To create a static dump of your bug directory, use:

$ be html

This is a fairly flexible command, see be help html for details. It works pretty well as the browsable part of a public interface using the Email Interface for interactive access.

BE over HTTP

Besides using BE to work directly with local VCS-based repositories, you can use:

$ be serve-storage

To serve a repository over HTTP. For example:

$ be serve-storage > server.log 2>&1 &
$ be --repo http://localhost:8000 list

Of course, be careful about serving over insecure networks, since malicous users could fill your disk with endless bugs, etc. You can disabled write access by using the --read-only option, which would make serving on a public network safer.

Serving the storage interface is flexible, but it can be inefficient. For example, a call to be list against a remote backend requires all bug information to be transfered over the wire. As a faster alternative, you may want to serve your repository at the command level:

$ be serve-commands > server.log 2>&1 &
$ be --server http://localhost:8000 list

Take a look at the server logs to get a feel for the bandwidth you’re saving! Serving commands over insecure networks is at least as dangerous as serving storage.
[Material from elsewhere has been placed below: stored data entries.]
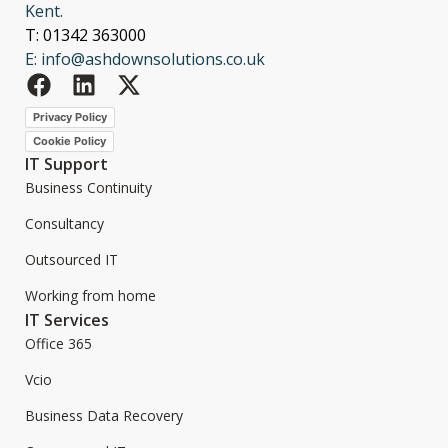
Kent.
T: 01342 363000
E: info@ashdownsolutions.co.uk
Privacy Policy
Cookie Policy
IT Support
Business Continuity
Consultancy
Outsourced IT
Working from home
IT Services
Office 365
Vcio
Business Data Recovery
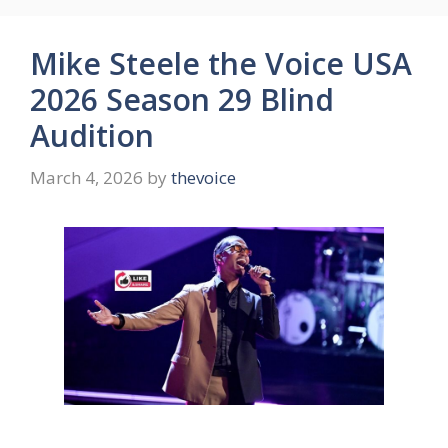
Mike Steele the Voice USA
2026 Season 29 Blind
Audition
March 4, 2026
by
thevoice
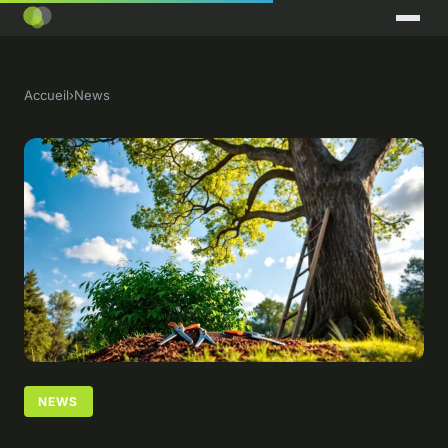
Accueil
›
News
NEWS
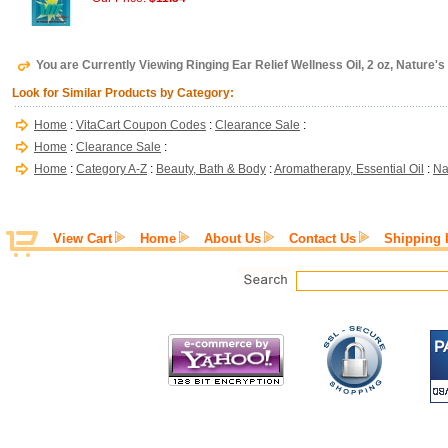
You are Currently Viewing Ringing Ear Relief Wellness Oil, 2 oz, Nature's
Look for Similar Products by Category:
Home
:
VitaCart Coupon Codes
:
Clearance Sale
:
Home
:
Clearance Sale
:
Home
:
Category A-Z
:
Beauty, Bath & Body
:
Aromatherapy, Essential Oil
:
Na
View Cart
Home
About Us
Contact Us
Shipping 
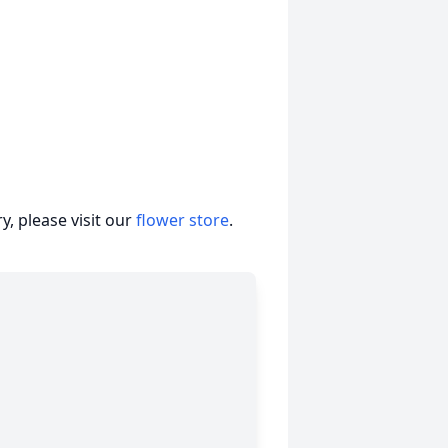
, please visit our
flower store
.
Take appropriate precautions for your network.

Driving the VCS through BE

Since BE uses internal storage drivers for its various backends, it seemed useful to provide a uniform interface to some of the common functionality. These commands are not intended to replace the usually much more powerful native VCS commands, but to provide an easy means of simple VCS-agnostic scripting for BE user interfaces, etc.

Commit

Currently, we only expose be commit, which commits all currently pending changes.